Customers may no longer find you in search results and then land on your app or website. They will arrive through social environments or AI agents that have already evaluated options. If your products are not structured, discoverable, and machine-readable, you may not enter the consideration set.
In this environment, visibility alone is not enough. You have to be chosen.
AI is everywhere in conversation today. The more important question is whether you have clearly visualised what it means for your bank's future.
“Congratulations, you are a digital-first bank. But it is not enough.”
When a customer’s AI agent evaluates a credit card, will it find you and choose you? You have millions of customers and vast amounts of data, but how many truly feel understood?
Your platforms have scale, but do they create ongoing relevance?

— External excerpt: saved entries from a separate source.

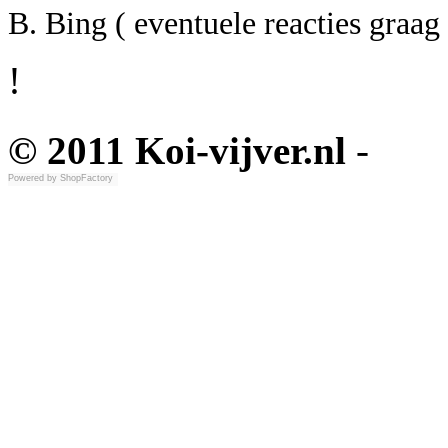
B. Bing ( eventuele reacties graag
!
© 2011 Koi-vijver.nl
-
Powered by
ShopFactory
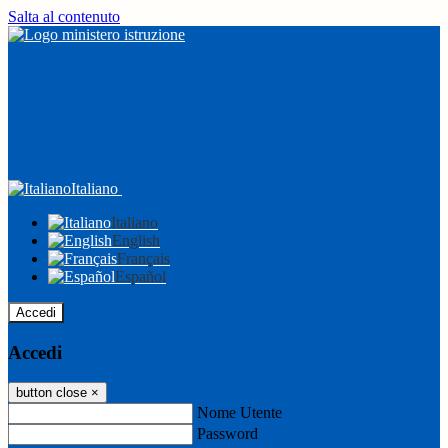
Salta al contenuto
Italiano
Italiano
English
Français
Español
Accedi
Accedi
button close
×
Nome Utente
Password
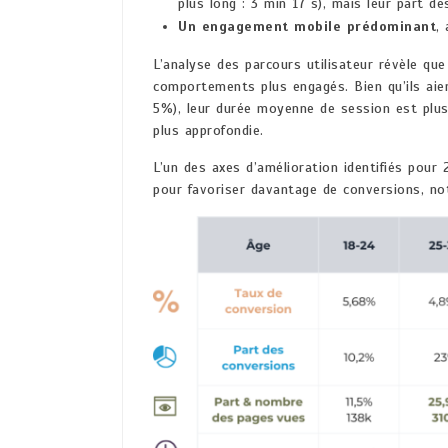
plus long : 3 min 17 s), mais leur part d
Un engagement mobile prédominant
,
L’analyse des parcours utilisateur révèle que
comportements plus engagés. Bien qu’ils aien
5%), leur durée moyenne de session est plus
plus approfondie.
L’un des axes d’amélioration identifiés pour
pour favoriser davantage de conversions, no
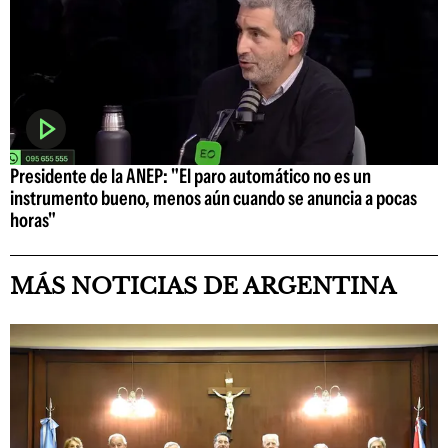
Presidente de la ANEP: "El paro automático no es un
instrumento bueno, menos aún cuando se anuncia a pocas
horas"
MÁS NOTICIAS DE ARGENTINA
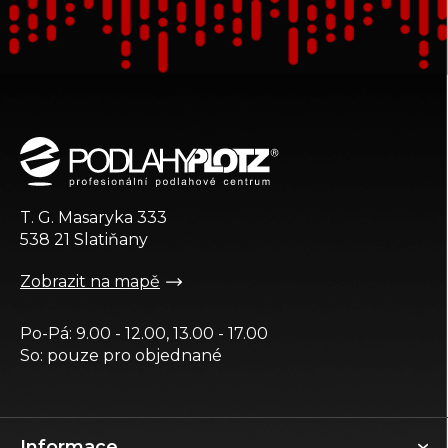
Z
á
p
a
t
T. G. Masaryka 333
í
538 21 Slatiňany
Zobrazit na mapě
Po-Pá: 9.00 - 12.00, 13.00 - 17.00
So: pouze pro objednané
Informace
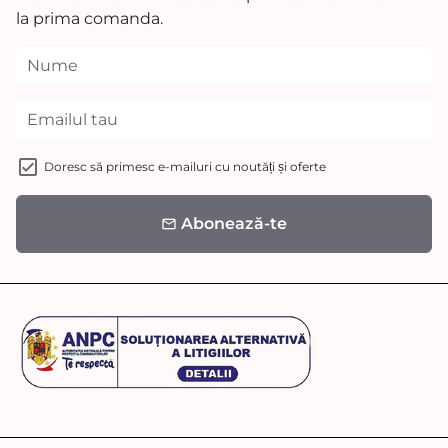
la prima comanda.
Doresc să primesc e-mailuri cu noutăți și oferte
Abonează-te
email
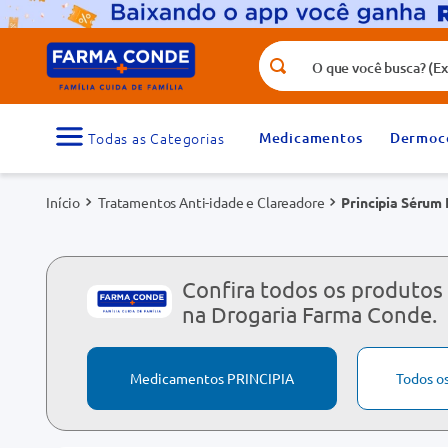
O que você busca? (Ex.: vitamina, fr
Termos mais buscados
1
º
medicamento
Medicamentos
Dermoc
3
º
tadalafila 5mg
Tratamentos Anti-idade e Clareadore
Principia Sérum 
5
º
dipirona
7
º
vitamina d
9
º
protetor solar
Confira todos os produtos
na Drogaria Farma Conde.
Medicamentos PRINCIPIA
Todos o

Are you building a differentiated institution, or becoming invisible infrastructure in a more intelligent ecosystem?
These are the questions that will shape strategic priorities. And the institutions that address them early will build an advantage that is difficult to replicate.
This is the transition the industry must now actively navigate. Moving from digital capability to intelligence-led differentiation, building unified data foundations, embedding intelligence across the experience, and ensuring discoverability and preference.
If any of these questions are keeping you up at night, they should be.
The shift from digital-first to AI-Native has already begun. The question is whether you are leading it or responding to it.